┏━━

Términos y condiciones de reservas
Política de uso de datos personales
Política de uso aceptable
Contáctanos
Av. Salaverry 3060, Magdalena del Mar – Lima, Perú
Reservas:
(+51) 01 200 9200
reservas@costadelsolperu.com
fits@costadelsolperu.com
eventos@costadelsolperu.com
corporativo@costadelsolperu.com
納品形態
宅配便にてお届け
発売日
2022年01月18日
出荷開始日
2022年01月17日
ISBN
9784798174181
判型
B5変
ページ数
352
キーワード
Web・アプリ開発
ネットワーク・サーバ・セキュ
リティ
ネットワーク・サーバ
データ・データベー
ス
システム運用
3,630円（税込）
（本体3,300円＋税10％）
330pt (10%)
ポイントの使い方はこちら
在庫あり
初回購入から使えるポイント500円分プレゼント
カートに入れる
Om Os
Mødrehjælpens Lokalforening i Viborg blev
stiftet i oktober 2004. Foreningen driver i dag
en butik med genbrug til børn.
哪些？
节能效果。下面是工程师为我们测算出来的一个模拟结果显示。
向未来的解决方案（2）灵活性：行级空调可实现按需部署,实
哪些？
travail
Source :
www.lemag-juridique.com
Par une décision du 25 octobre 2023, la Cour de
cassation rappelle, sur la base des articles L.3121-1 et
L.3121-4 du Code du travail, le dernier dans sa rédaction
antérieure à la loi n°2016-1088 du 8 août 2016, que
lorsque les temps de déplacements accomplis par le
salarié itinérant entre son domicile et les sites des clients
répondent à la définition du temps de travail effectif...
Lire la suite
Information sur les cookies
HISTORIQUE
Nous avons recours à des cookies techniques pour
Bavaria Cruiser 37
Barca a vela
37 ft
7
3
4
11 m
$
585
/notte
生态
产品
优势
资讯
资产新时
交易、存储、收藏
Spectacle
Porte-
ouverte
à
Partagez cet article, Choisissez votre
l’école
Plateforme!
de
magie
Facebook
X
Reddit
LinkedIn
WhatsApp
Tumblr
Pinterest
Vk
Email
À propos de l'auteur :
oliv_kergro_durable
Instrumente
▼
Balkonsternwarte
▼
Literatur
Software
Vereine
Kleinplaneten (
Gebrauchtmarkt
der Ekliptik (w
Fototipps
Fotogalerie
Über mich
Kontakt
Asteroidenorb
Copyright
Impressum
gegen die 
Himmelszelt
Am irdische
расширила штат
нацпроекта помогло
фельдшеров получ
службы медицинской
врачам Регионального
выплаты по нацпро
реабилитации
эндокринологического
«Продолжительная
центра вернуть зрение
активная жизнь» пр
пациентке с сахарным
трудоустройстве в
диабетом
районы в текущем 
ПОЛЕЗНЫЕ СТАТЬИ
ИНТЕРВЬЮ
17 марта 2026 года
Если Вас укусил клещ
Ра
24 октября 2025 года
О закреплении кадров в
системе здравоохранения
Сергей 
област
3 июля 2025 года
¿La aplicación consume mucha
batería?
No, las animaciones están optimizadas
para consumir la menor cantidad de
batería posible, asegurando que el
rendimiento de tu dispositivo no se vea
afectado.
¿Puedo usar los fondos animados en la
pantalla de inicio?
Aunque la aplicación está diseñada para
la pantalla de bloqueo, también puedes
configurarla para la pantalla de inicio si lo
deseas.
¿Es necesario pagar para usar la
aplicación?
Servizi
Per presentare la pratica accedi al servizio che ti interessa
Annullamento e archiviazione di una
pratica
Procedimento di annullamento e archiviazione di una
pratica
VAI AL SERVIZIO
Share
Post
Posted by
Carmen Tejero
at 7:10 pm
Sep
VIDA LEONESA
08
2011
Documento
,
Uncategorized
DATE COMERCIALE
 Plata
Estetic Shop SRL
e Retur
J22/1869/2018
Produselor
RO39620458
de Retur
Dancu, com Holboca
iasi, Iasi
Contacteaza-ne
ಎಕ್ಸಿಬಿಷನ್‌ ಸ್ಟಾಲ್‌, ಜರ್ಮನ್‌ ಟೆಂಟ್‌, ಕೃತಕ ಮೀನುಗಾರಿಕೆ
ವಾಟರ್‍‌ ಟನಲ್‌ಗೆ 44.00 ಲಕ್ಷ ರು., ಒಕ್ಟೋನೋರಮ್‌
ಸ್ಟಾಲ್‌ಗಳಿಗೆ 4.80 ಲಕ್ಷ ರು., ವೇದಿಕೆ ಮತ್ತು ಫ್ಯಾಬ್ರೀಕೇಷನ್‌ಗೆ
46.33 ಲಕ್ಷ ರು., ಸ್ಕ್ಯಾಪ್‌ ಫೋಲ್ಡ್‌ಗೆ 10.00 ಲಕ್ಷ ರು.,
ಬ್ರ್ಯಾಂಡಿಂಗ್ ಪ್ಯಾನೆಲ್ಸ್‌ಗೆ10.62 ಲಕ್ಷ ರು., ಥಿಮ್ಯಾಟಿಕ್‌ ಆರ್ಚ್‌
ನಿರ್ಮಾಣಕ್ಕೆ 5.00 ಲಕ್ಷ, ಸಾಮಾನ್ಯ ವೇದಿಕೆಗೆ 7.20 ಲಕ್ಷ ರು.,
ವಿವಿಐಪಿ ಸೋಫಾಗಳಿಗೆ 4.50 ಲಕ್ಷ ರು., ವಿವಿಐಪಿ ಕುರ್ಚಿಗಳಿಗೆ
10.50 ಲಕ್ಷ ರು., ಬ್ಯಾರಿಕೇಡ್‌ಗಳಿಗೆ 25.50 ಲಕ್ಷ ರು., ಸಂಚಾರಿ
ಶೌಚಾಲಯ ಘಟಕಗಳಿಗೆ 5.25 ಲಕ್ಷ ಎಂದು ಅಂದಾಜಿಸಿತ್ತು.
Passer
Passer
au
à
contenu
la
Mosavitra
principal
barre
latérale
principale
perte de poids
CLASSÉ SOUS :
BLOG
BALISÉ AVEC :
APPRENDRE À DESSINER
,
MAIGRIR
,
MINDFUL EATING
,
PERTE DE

┗━━

Check all the records above and select each line where the string "temps" is found.

lorsque les temps de déplacements accomplis par le
répondent à la définition du temps de travail effectif...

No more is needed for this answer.